Task objective >> The following entries should be restated word for word, pictures excluded.

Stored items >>
====

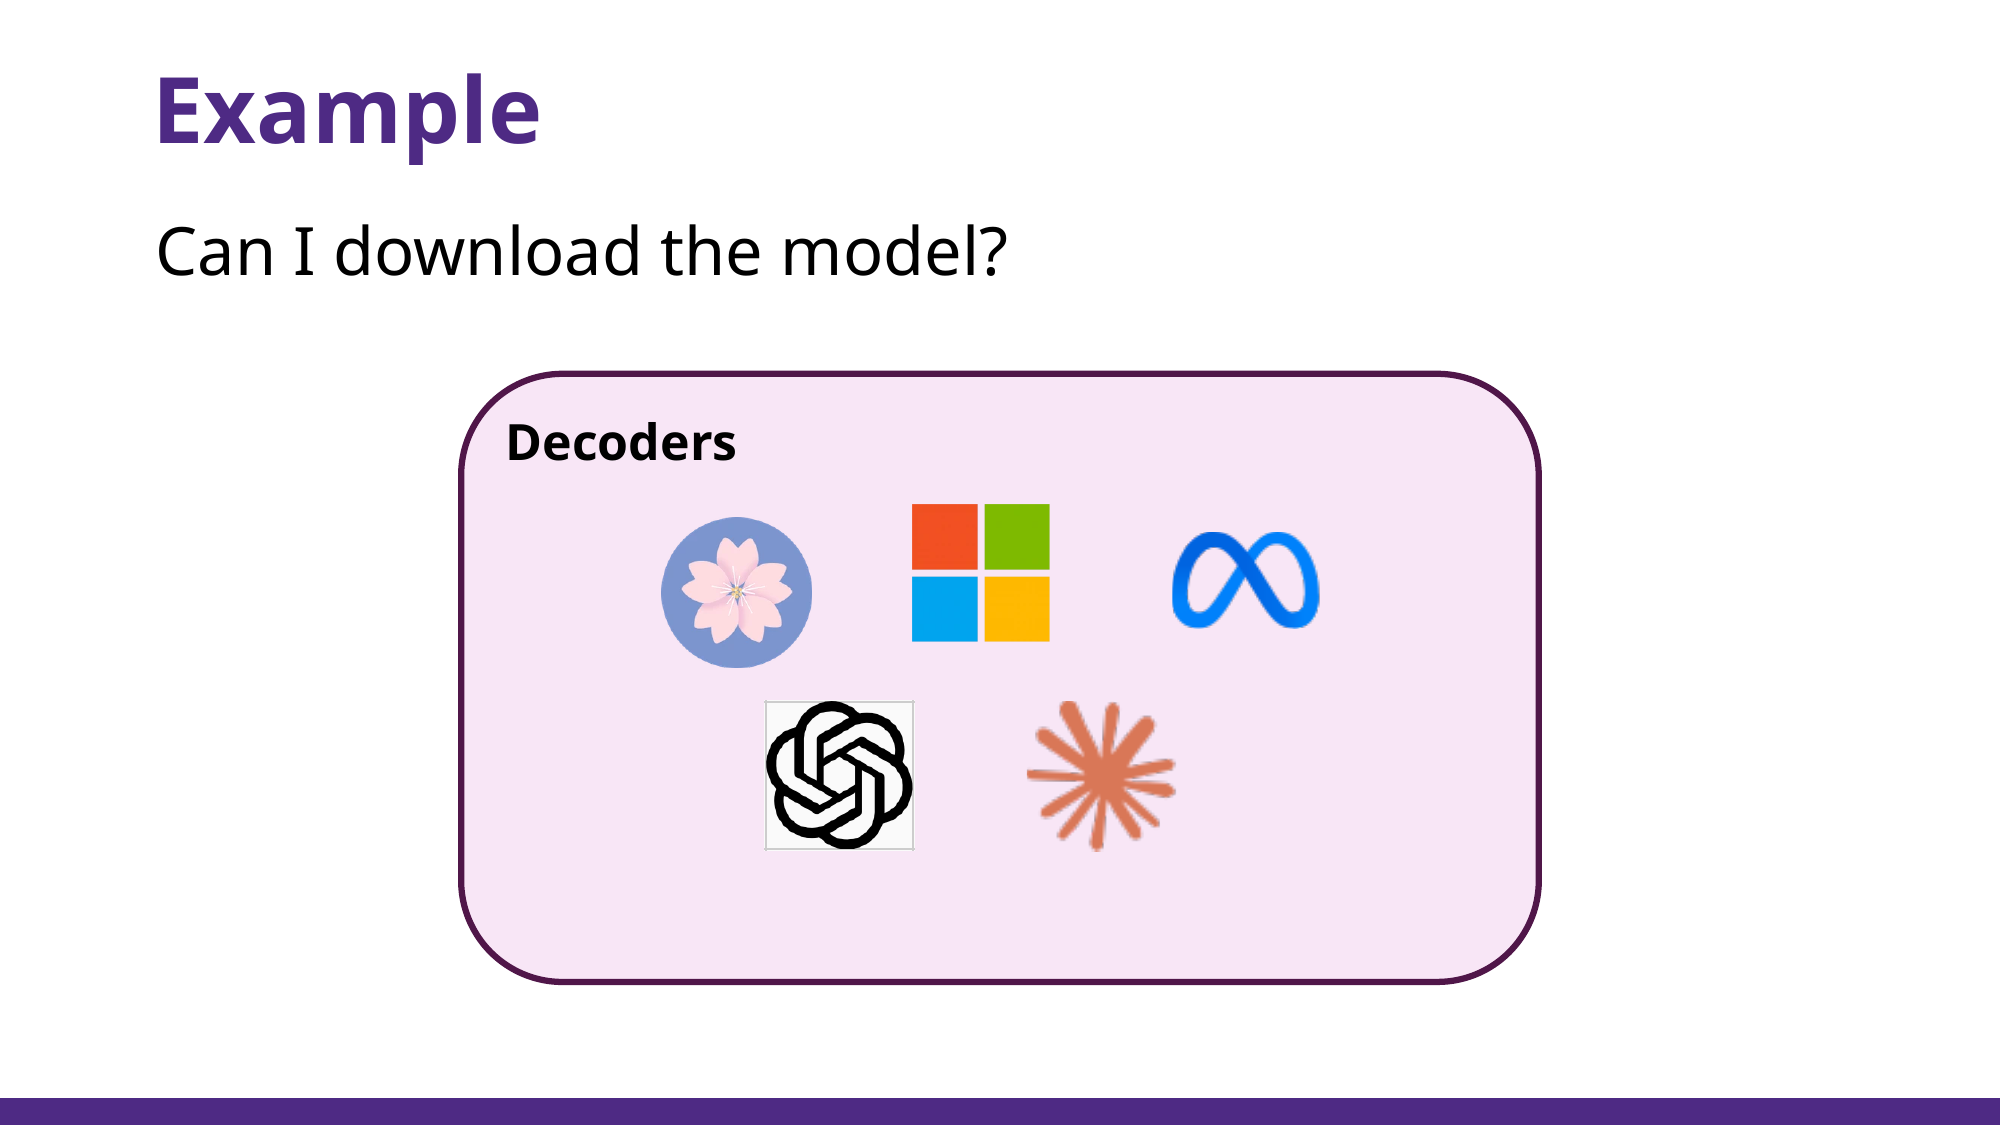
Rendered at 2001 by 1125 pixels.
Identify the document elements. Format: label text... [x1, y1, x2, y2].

picture [1026, 700, 1178, 852]
picture [904, 496, 1056, 648]
title Example [137, 39, 1863, 188]
text_box Decoders [459, 372, 1541, 984]
picture [660, 517, 812, 669]
picture [1171, 531, 1323, 629]
text_box Can I download the model? [140, 201, 1444, 297]
picture [763, 700, 915, 852]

====

Response to this task >>
Rendered at 2001 by 1125 pixels.
Identify the document elements. Format: label text... [x1, y1, x2, y2].

picture [1026, 700, 1178, 852]
picture [904, 496, 1056, 648]
title Example [137, 39, 1863, 188]
text_box Decoders [459, 372, 1541, 984]
picture [660, 517, 812, 669]
picture [1171, 531, 1323, 629]
text_box Can I download the model? [140, 201, 1444, 297]
picture [763, 700, 915, 852]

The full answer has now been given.